Reframing the Mustard Seed (Part 6)
Asking God for Faith: The Path to Mountain-Moving
The most honest prayer in Scripture may be the simplest: “I believe; help my unbelief” (Mark 9:24). Spoken by a desperate father whose story sits in the same narrative context as the mustard seed saying, it captures the paradox of faith, simultaneously present and lacking, real and fragile.
The disciples later echo that same plea: “Increase our faith!” (Luke 17:5). The request comes immediately before Jesus repeats the mustard seed teaching, linking the two ideas inseparably. Faith is not a human achievement to be mustered; it is a divine gift to be multiplied.
Paul calls it “the gift of God.” The writer of Hebrews calls Jesus “the author and perfecter of faith” (Heb. 12:2). Faith, then, begins and ends with God’s initiative. It is cultivated by proximity to His Word-“Faith comes by hearing” (Rom. 10:17)-and grows through obedience, not emotion. The humility required is immense: we cannot move mountains on our own, nor even believe as we ought, apart from grace.
Contemporary Mountains
If faith once moved the Temple Mountain, what are today’s mountains? They are not piles of stone but systems of power that claim divine legitimacy while bearing little fruit-institutions that promise truth but deliver control, or communities that prioritise reputation over righteousness.
Consider the prosperity gospel as one contemporary example. It promises divine favour measured in wealth and health, baptising consumerism as faith. Its megachurches rival Herod’s Temple in architectural ambition, and its preachers live like emperors. Yet where is the fruit? Where are the communities being transformed, the systems being confronted, the mountains being moved? Instead, the vulnerable are told their suffering results from insufficient faith, while the architects of the system grow rich on the offerings of the poor.

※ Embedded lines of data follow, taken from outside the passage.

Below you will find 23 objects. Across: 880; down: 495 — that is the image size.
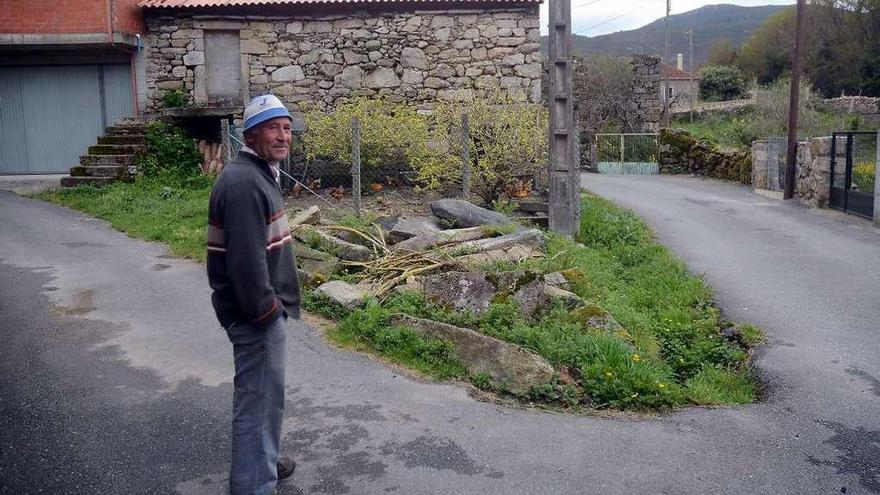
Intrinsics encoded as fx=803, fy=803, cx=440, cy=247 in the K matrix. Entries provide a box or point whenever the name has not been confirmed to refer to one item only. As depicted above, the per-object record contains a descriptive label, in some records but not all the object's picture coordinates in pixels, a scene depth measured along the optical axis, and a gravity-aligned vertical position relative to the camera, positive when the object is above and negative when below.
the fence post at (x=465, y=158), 11.62 -0.35
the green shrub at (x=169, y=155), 15.55 -0.32
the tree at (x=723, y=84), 48.19 +2.69
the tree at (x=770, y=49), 51.50 +5.29
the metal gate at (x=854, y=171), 14.40 -0.83
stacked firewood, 16.25 -0.39
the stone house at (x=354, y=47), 16.14 +1.77
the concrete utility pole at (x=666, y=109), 34.53 +0.90
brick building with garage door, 17.62 +0.92
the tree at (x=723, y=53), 63.04 +6.14
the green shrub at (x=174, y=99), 16.64 +0.81
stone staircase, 15.22 -0.34
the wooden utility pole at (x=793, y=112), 18.11 +0.35
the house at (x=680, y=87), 49.02 +2.94
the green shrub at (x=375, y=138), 13.33 -0.05
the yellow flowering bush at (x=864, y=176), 14.39 -0.90
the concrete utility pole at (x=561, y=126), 11.30 +0.08
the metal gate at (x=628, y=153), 28.19 -0.81
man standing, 3.76 -0.69
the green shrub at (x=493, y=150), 12.34 -0.26
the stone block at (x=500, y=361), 5.82 -1.69
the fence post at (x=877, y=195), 13.45 -1.14
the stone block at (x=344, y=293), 7.42 -1.48
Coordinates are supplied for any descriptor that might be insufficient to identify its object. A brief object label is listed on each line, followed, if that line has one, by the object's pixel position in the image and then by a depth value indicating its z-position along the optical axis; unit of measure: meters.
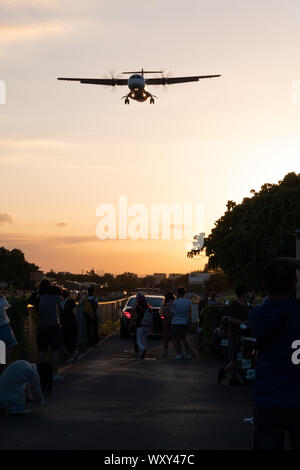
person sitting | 12.19
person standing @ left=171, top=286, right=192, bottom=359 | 23.80
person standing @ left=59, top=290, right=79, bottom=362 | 20.23
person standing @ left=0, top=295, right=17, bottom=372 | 14.00
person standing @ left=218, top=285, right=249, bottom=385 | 15.84
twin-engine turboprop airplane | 59.22
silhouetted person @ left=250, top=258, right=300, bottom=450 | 5.53
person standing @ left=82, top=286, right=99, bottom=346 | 26.83
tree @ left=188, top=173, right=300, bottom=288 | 63.31
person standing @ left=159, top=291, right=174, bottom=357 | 25.12
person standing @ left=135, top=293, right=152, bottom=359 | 24.17
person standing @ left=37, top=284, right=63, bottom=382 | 17.12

This is not to single out one movement unfairly. Every generation faces its own “Temple”-structures that claim God’s blessing but bear no resemblance to His kingdom. The test remains the same: does this mountain produce justice, mercy, humility? Does it confront power or accommodate it? Does it bear the fruit of the Spirit or the spoils of empire?
The mustard seed principle remains: small, faithful acts - spoken truth, sacrificial love, humble courage - can uproot the largest structures of oppression. History offers proof. Abolition, civil rights, and anti-apartheid movements began as mustard seeds-tiny communities animated by conviction rather than power. Their faith did not decorate the mountain; it moved it.
Faith that only comforts the faithful is not faith. True faith confronts. It reforms rather than rebels, aligning human order with divine justice. Its power lies not in visibility but in fidelity.
The Revolutionary Nature of Tiny Faith
Jesus was not teaching positive thinking. He was announcing a revolution of divine proportions: the smallest faith in the living God can dismantle the most immovable systems of human control. The Temple, which seemed eternal, fell. Empires that mocked the cross now lie in ruins. Faith, when genuine, gifted, and obedient, still moves mountains.
But not everyone possesses this faith. It must be received, cultivated, and proven through fruit. The true measure of faith is not intensity of belief but the transformation it produces. Do mountains still move around us? Do systems still tremble under the weight of truth and compassion? If not, perhaps we have mistaken sentiment for faith.
The call is simple and searching: self-examination (do we have faith?), humble petition (give us faith), and courageous participation (use our faith).
Faith as small as a mustard seed does not decorate mountains; it moves them.